Glowing tag lights up tumor cells
The National Science Foundation has thrown its support behind an innovative interdisciplinary collaboration at Vanderbilt to develop a fluorescent “tag” that can light up stray brain cancer cells so they can be better seen and removed during surgery.
Chemist Darryl Bornhop, Ph.D., and neurosurgeon Dr. Reid Thompson hope their project will lead to improved cure rates for brain cancer patients because the ability to cure is directly related to how thoroughly tumor cells can be removed during surgery.
The NSF grant will provide $600,000 over three years.
“Despite aggressive treatment, the median survival for patients with malignant glioma is less than a year,” said Thompson, associate professor of Neurological Surgery and director of the Vanderbilt Brain Tumor Center. “Our current imaging techniques do not allow us to see all of the tumor cells infiltrating the normal brain tissue. The fewer tumor cells we leave behind, the better the cure for these patients, but we have to be able to see them. With this tag, these cells light up like a light bulb. It’s really amazing.”
The researchers have developed a brain tumor specific imaging method by hooking a molecule called a lanthanide chelate, which fluoresces in a wave-length that can be seen with the naked eye, to a molecule that selectively attaches to a receptor expressed on the surface of brain cancer cells. They also have added a gadolinium molecule so that the cells can also be seen with magnetic resonance imaging.
The lanthanide chelate has an extending arm, or hook, to which other molecules can be attached. For the brain tumor project, it has been attached to a molecule called PK11195, which binds to the peripheral benzodiazepine (BPR) receptor. These binding sites are densely displayed on the surface of malignant glioma cells. However, the lanthanide chelate could be attached to other ligands that bind to other types of cancer cells, so the implication for this work extends beyond brain tumors.
The work is being done in animal models, with plans for clinical trials under way.
Bornhop noted that with brain surgery in particular, being able to precisely distinguish between tumor and normal cells is critical.
“What really impressed me about brain cancer is how infiltrating the disease can be, and how precise the surgery to remove those infiltrating cells needs to be,” said Bornhop, professor of Chemistry. “It’s one thing to remove a bit more colon than you need to just to be safe; it’s quite another to remove a bit more brain than necessary.”
An additional advantage to the fluorescent tag is that it might help distinguish between tumor cells and normal cells that are dying as a result of radiation therapy, Thompson said.
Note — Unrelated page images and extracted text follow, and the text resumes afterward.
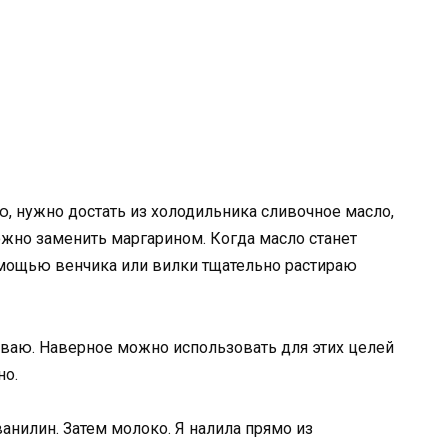
ю, нужно достать из холодильника сливочное масло,
жно заменить маргарином. Когда масло станет
омощью венчика или вилки тщательно растираю
ваю. Наверное можно использовать для этих целей
но.
ванилин. Затем молоко. Я налила прямо из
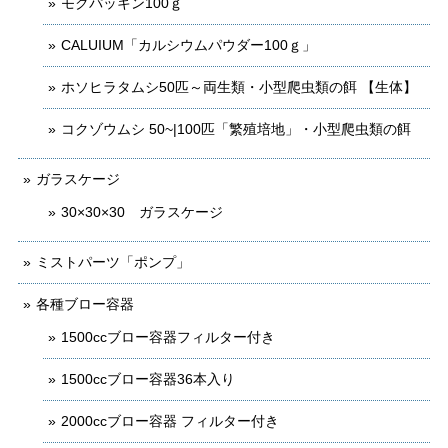
モクパッキン100ｇ
CALUIUM「カルシウムパウダー100ｇ」
ホソヒラタムシ50匹～両生類・小型爬虫類の餌 【生体】
コクゾウムシ 50~|100匹「繁殖培地」・小型爬虫類の餌
ガラスケージ
30×30×30 ガラスケージ
ミストパーツ「ポンプ」
各種ブロー容器
1500ccブロー容器フィルター付き
1500ccブロー容器36本入り
2000ccブロー容器 フィルター付き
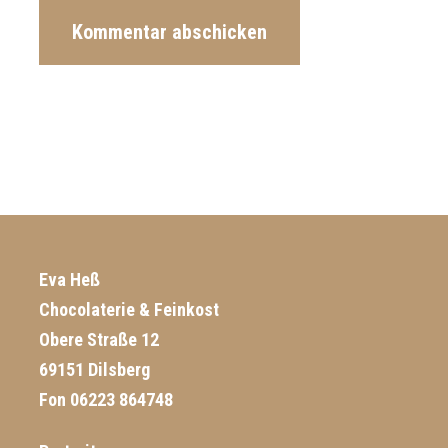
Eva Heß
Chocolaterie & Feinkost
Obere Straße 12
69151 Dilsberg
Fon 06223 864748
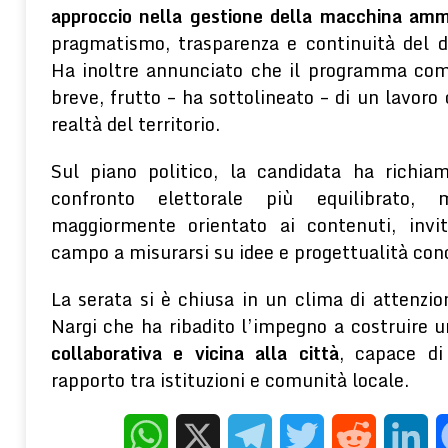
approccio nella gestione della macchina ammi
pragmatismo, trasparenza e continuità del d
Ha inoltre annunciato che il programma comp
breve, frutto – ha sottolineato – di un lavoro 
realtà del territorio.
Sul piano politico, la candidata ha richiam
confronto elettorale più equilibrato,
maggiormente orientato ai contenuti, invit
campo a misurarsi su idee e progettualità con
La serata si è chiusa in un clima di attenzio
Nargi che ha ribadito l’impegno a costruire 
collaborativa e vicina alla città
, capace di 
rapporto tra istituzioni e comunità locale.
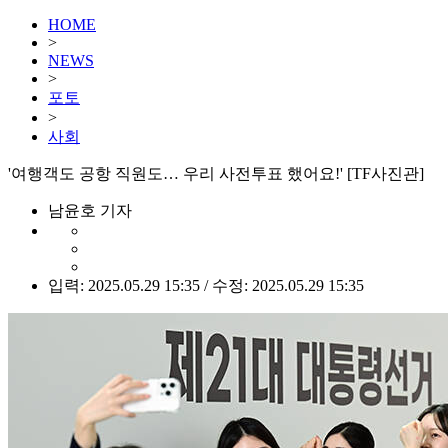
HOME
>
NEWS
>
포토
>
사회
'여행객도 공항 직원도… 우리 사전투표 했어요!' [TF사진관]
남윤호 기자
입력: 2025.05.29 15:35 / 수정: 2025.05.29 15:35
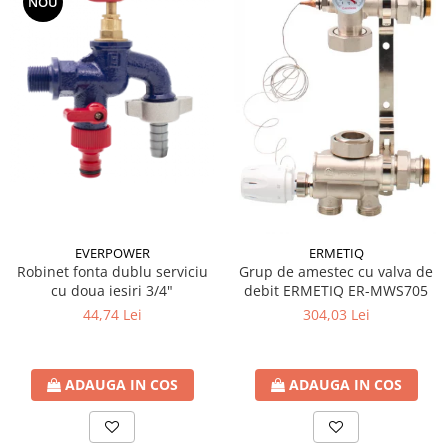
NOU
Coltar asamblare
Coltar imbinare
Conector plat ingust
Papuc reazem
Console raft
Detergenti
Ustensile Gradina
EVERPOWER
ERMETIQ
Robinet fonta dublu serviciu
Grup de amestec cu valva de
cu doua iesiri 3/4"
debit ERMETIQ ER-MWS705
44,74 Lei
304,03 Lei
ADAUGA IN COS
ADAUGA IN COS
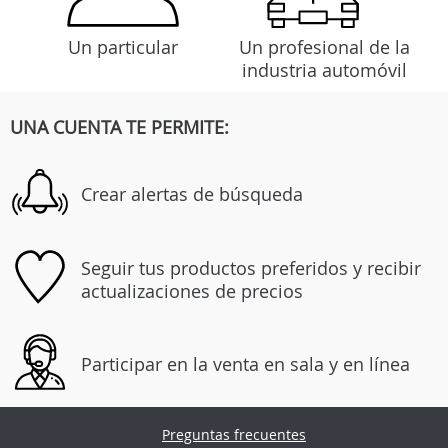
Un particular
Un profesional de la
industria automóvil
UNA CUENTA TE PERMITE:
Crear alertas de búsqueda
Seguir tus productos preferidos y recibir
actualizaciones de precios
Participar en la venta en sala y en línea
Preguntas frecuentes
With current imaging techniques, both look the same, but a patient with necrotic tissue does not necessarily have to undergo additional surgery.
Thompson and Bornhop began their collaboration a couple of years ago, while Bornhop was at Texas Tech and Thompson was at Cedar-Sinai Medical Center. They continued their work together after Thompson joined the VICC last year, but then the opportunity arose this summer to bring Bornhop here as part of the department of Chemistry and the Vanderbilt Institute for Chemical Biology.
The proximity will enable them to move the work forward much more quickly, they said.
“I have new lab space that I can see from here,” Bornhop said, pointing out the window in Thompson’s Medical Center North office.
“The only way to make these things happen is to transcend departmental boundaries to develop new ways to treat disease. This collaboration is really starting to show promise.”